◆ About this exercise
Decide whether each statement agrees with the article on Snead State basketball, answering yes or no and quoting the words of the article that decide it: 1. Snead State lost the ACCC Tournament Championship Game to Shelton State. 2. Boston is listed at 6-foot-1. 3. Snead State is located in LaFayette.

◆ Text under study
Snead State went 20-12 last season overall and 9-7 in the Alabama Community College Conference. They advanced to the ACCC Tournament Championship Game before falling 72-68 to Shelton State.

“The fact that we lost to Barbour County by two in a game we should have won, I think it puts a little more fire under us,” Boston said. “What is really crazy is that the two best players on Barbour County’s team, they are going to Shelton State. I know that we have to go harder because we want to get some revenge on them.”

Threadgill believes that the way his team plays and the competition it faces throughout the schedule has prepared both his guards to take that next step.

With Snead State located in Boaz, they are excited to stay so close to home for themselves and the fans.

“I think the LaFayette fans love it more than we do,” Boston said. “They can make to trip and watch both of us play. It is big for me and Tae, and it is big for the community of LaFayette.”

Threadgill anticipates Snead State being just another chapter in the careers of Burton and Boston. He looks forward to seeing them succeed there before moving up to play at a bigger school.

“I wanted both to go somewhere where they can be happy and they can really learn to play basketball on a higher level,” Threadgill said. “Both of them have professional aspirations. I wanted them to get somewhere where they can learn and develop.”

Boston is eager to prove that despite his smaller frame at 5-foot-11 and 154 pounds, he can compete at the highest level.

“I think colleges around here … they know about me, but I just feel like they think I’m too small to play at that level,” Boston said. “So by me going to junior college for a year, I get to show these coaches that at my size I can still compete. It isn’t going to hold me back from getting where I want to go.”

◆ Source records
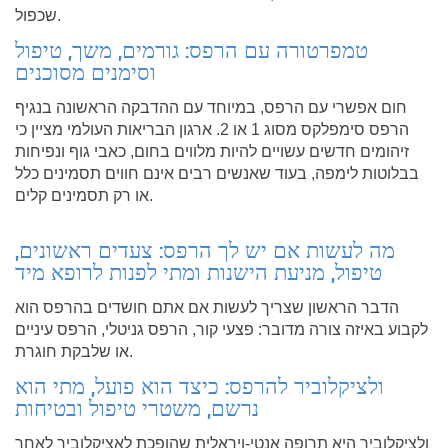
שכפול.
טמפרטורה עם הרפס: גורמים, משך, טיפול
וסימנים מסוכנים
חום אפשרי עם הרפס, במיוחד עם ההדבקה הראשונה בנגיף
הרפס סימפלקס מסוג 1 או 2. ארגון הבריאות העולמי מציין כי
זיהומים חדשים עשויים להיות מלווים בחום, כאבי גוף ונפיחות
בבלוטות לימפה, בעוד שאנשים רבים אינם חווים תסמינים כלל
או רק תסמינים קלים.
מה לעשות אם יש לך הרפס: צעדים ראשונים,
טיפול, מניעת הישנות ומתי לפנות לרופא מיד
הדבר הראשון שצריך לעשות אם אתם חושדים בהרפס הוא
לקבוע באיזה צורה מדובר: פצעי קור, הרפס גניטלי, הרפס עיניים
או שלבקת חוגרת.
ולציקלוביר להרפס: כיצד הוא פועל, מתי הוא
נרשם, משטרי טיפול ובטיחות
ולציקלוביר היא תרופה אנטי-ויראלית שהופכת לאציקלוביר לאחר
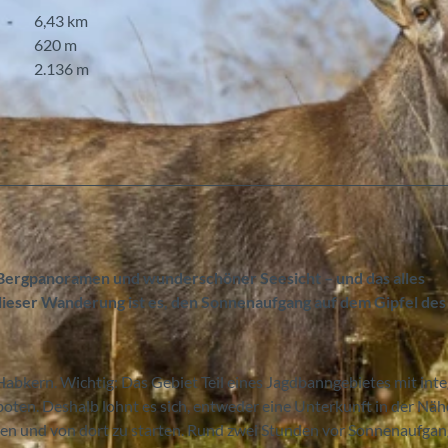
6,43 km
620 m
2.136 m
Bergpanoramen und wunderschöner Seesicht – und das alles
dieser Wanderung ist es, den Sonnenaufgang auf dem Gipfel des
bkern. Wichtig: Das Gebiet Teil eines Jagdbanngebietes mit inte
ten. Deshalb lohnt es sich, entweder eine Unterkunft in der Näh
en und von dort zu starten. Rund zwei Stunden vor Sonnenaufgang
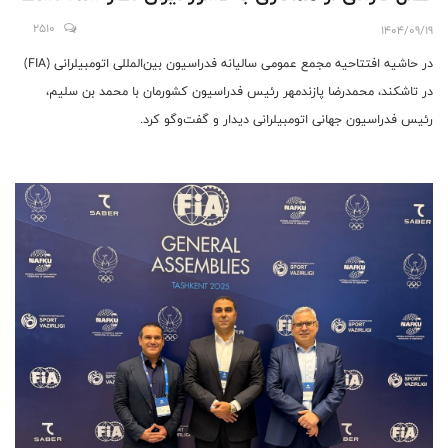
2510
1404/09/19
در حاشیه افتتاحیه مجمع عمومی سالیانه فدراسیون بین‌المللی اتومبیلرانی (FIA)
در تاشکند، محمدرضا پازندمهر رئیس فدراسیون کشورمان با محمد بن سلیم،
رئیس فدراسیون جهانی اتومبیلرانی دیدار و گفت‌وگو کرد.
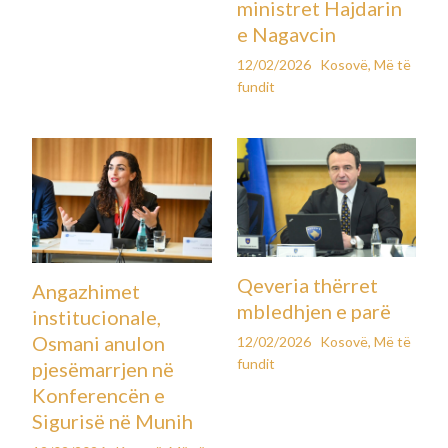
ministret Hajdarin
e Nagavcin
12/02/2026
Kosovë
,
Më të
fundit
Qeveria thërret
Angazhimet
mbledhjen e parë
institucionale,
Osmani anulon
12/02/2026
Kosovë
,
Më të
fundit
pjesëmarrjen në
Konferencën e
Sigurisë në Munih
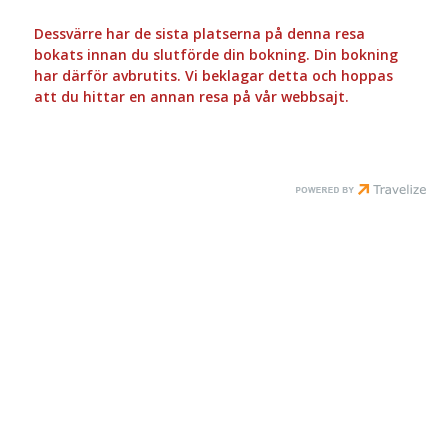
Dessvärre har de sista platserna på denna resa
bokats innan du slutförde din bokning. Din bokning
har därför avbrutits. Vi beklagar detta och hoppas
att du hittar en annan resa på vår webbsajt.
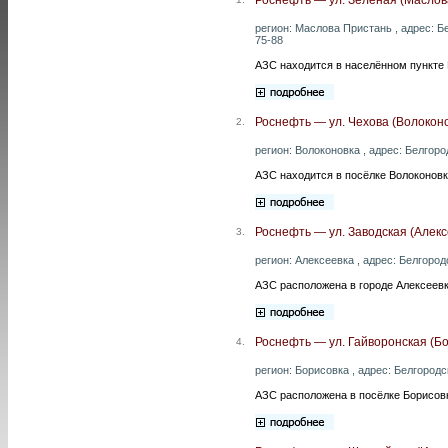
регион: Маслова Пристань , адрес: Бе
75-88
АЗС находится в населённом пункте 
Роснефть — ул. Чехова (Волокон
2.
регион: Волоконовка , адрес: Белгоро
АЗС находится в посёлке Волоконовк
Роснефть — ул. Заводская (Алекс
3.
регион: Алексеевка , адрес: Белгородс
АЗС расположена в городе Алексеевк
Роснефть — ул. Гайворонская (Б
4.
регион: Борисовка , адрес: Белгородс
АЗС расположена в посёлке Борисовк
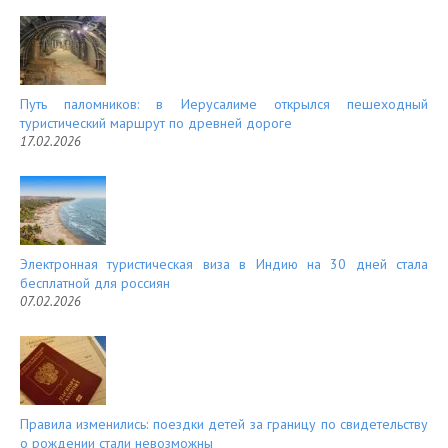
Путь паломников: в Иерусалиме открылся пешеходный
туристический маршрут по древней дороге
17.02.2026
Электронная туристическая виза в Индию на 30 дней стала
бесплатной для россиян
07.02.2026
Правила изменились: поездки детей за границу по свидетельству
о рождении стали невозможны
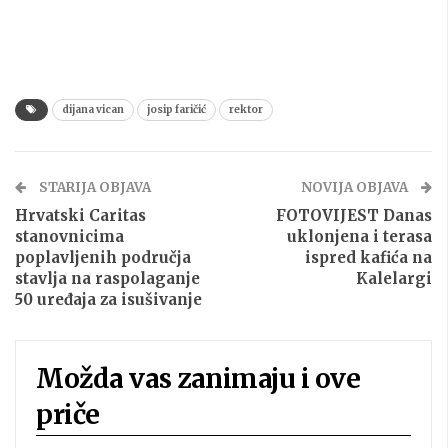
dijana vican
josip faričić
rektor
STARIJA OBJAVA
NOVIJA OBJAVA
Hrvatski Caritas
FOTOVIJEST Danas
stanovnicima
uklonjena i terasa
poplavljenih područja
ispred kafića na
stavlja na raspolaganje
Kalelargi
50 uređaja za isušivanje
Možda vas zanimaju i ove
priče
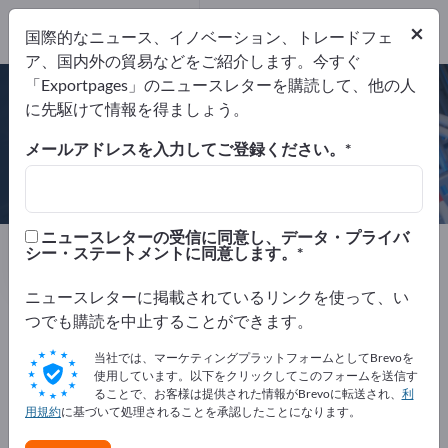
×
国際的なニュース、イノベーション、トレードフェ
ア、国内外の貿易などをご紹介します。今すぐ
ISO 9001:2008
ISO 14001:2005
「Exportpages」のニュースレターを購読して、他の人
に先駆けて情報を得ましょう。
メールアドレスを入力してご登録ください。
Gustav Scharnau GmbH
ニュースレターの受信に同意し、データ・プライバ
サプライヤー
ドイツ
Website
シー・ステートメントに同意します。
リクエストを送信
電話
ニュースレターに掲載されているリンクを使って、い
つでも購読を中止することができます。
ISO 9001:2008
ISO 14001:2005
当社では、マーケティングプラットフォームとしてBrevoを
使用しています。以下をクリックしてこのフォームを送信す
ることで、お客様は提供された情報がBrevoに転送され、
利
用規約
に基づいて処理されることを承認したことになります。
会社概要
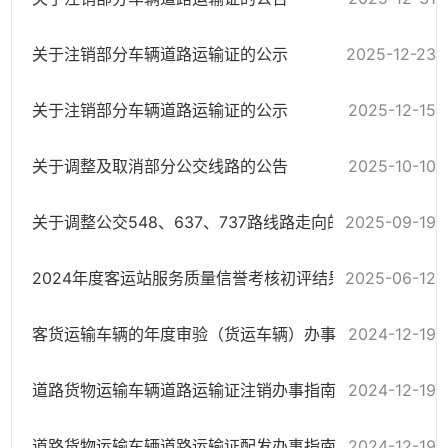
关于注销部分车辆道路运输证的公示
2025-12-23
关于注销部分车辆道路运输证的公示
2025-12-15
关于调整及取消部分公交线路的公告
2025-10-10
关于调整公交548、637、737路线路走向的公告
2025-09-19
2024年度客运站服务质量信誉考核初评结果公示
2025-06-12
客货运输车辆的年度审验（货运车辆）办事指南
2024-12-19
道路货物运输车辆道路运输证注销办事指南
2024-12-19
道路货物运输车辆道路运输证配发办事指南
2024-12-19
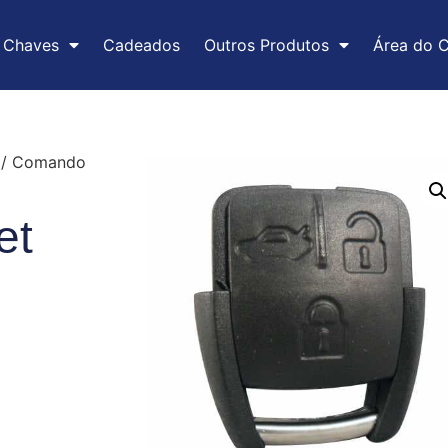
Chaves
Cadeados
Outros Produtos
Área do C
/ Comando
et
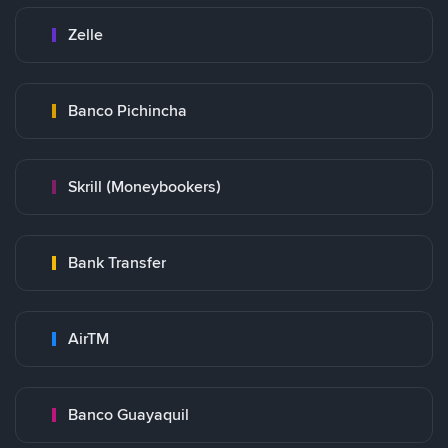
Zelle
Banco Pichincha
Skrill (Moneybookers)
Bank Transfer
AirTM
Banco Guayaquil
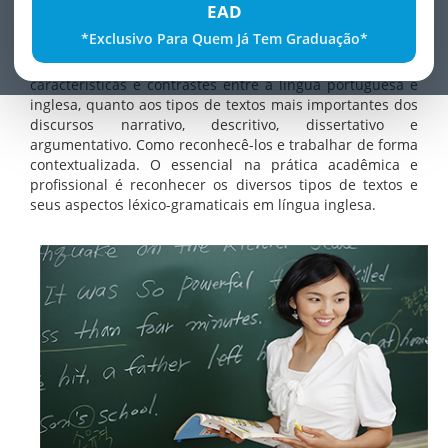
EAD
Fundamental na prática pedagógica é reconhecer as
*Exclusivo Para Quem Já Tem Graduação*
estruturas organizacionais e lingüísticas dos textos e
gêneros acadêmicos. Este curso apresenta as
características e contrastes entre a língua portuguesa e
inglesa, quanto aos tipos de textos mais importantes dos
discursos narrativo, descritivo, dissertativo e
argumentativo. Como reconhecê-los e trabalhar de forma
contextualizada. O essencial na prática acadêmica e
profissional é reconhecer os diversos tipos de textos e
seus aspectos léxico-gramaticais em língua inglesa.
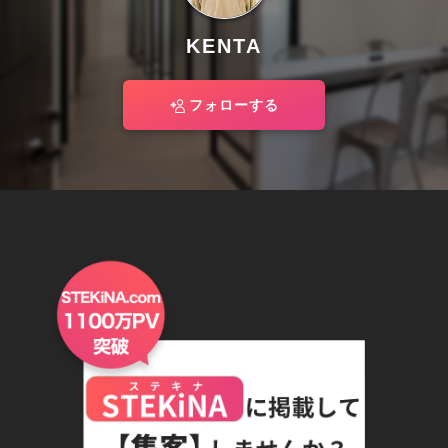
KENTA
フォローする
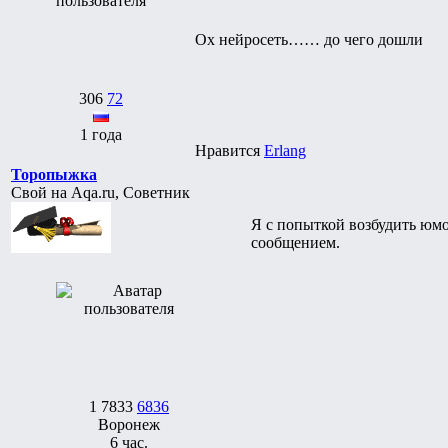
Ох нейросеть…… до чего дошли
306
72
1 года
Нравится
Erlang
Торопыжка
Свой на Aqa.ru, Советник
Я с попыткой возбудить юмо
сообщением.
1
7833
6836
Воронеж
6 час.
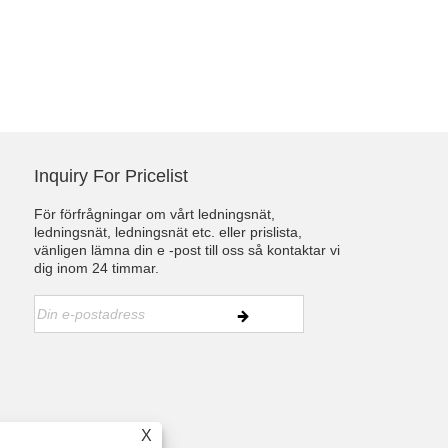
Inquiry For Pricelist
För förfrågningar om vårt ledningsnät,
ledningsnät, ledningsnät etc. eller prislista,
vänligen lämna din e -post till oss så kontaktar vi
dig inom 24 timmar.
X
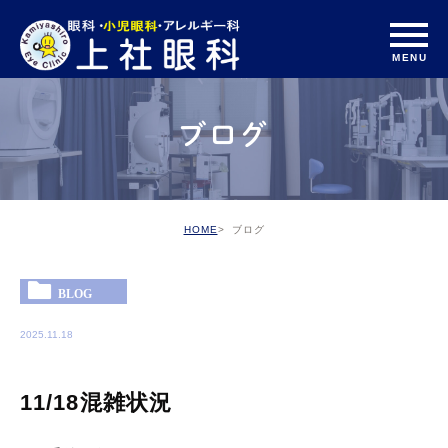
ブログ
HOME
ブログ
BLOG
2025.11.18
11/18混雑状況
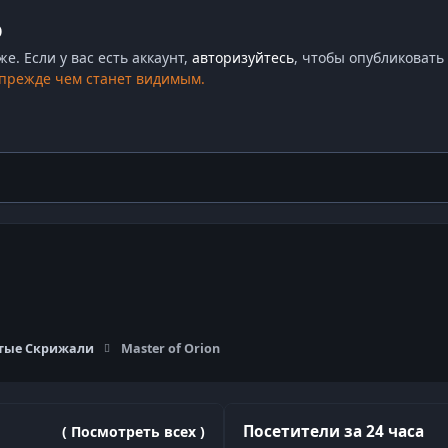
ю
. Если у вас есть аккаунт,
авторизуйтесь
, чтобы опубликовать 
 прежде чем станет видимым.
тые Скрижали
Master of Orion
Посетители за 24 часа
( Посмотреть всех )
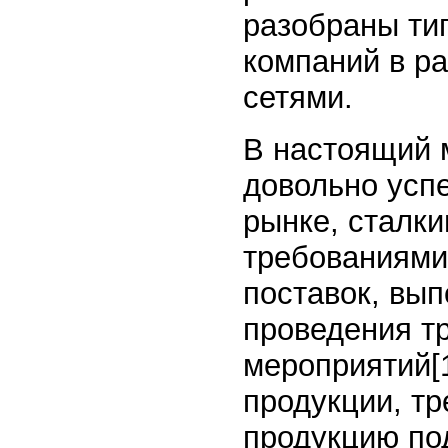
разобраны ти
компаний в р
сетями.
В настоящий 
довольно усп
рынке, сталк
требованиями
поставок, вып
проведения т
мероприятий
[
продукции, тр
продукцию под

◆ Worked solution
1. Yes: "falling 72-68 to Shelton State"
2. No: "5-foot-11 and 154 pounds"
3. No: "Snead State located in Boaz"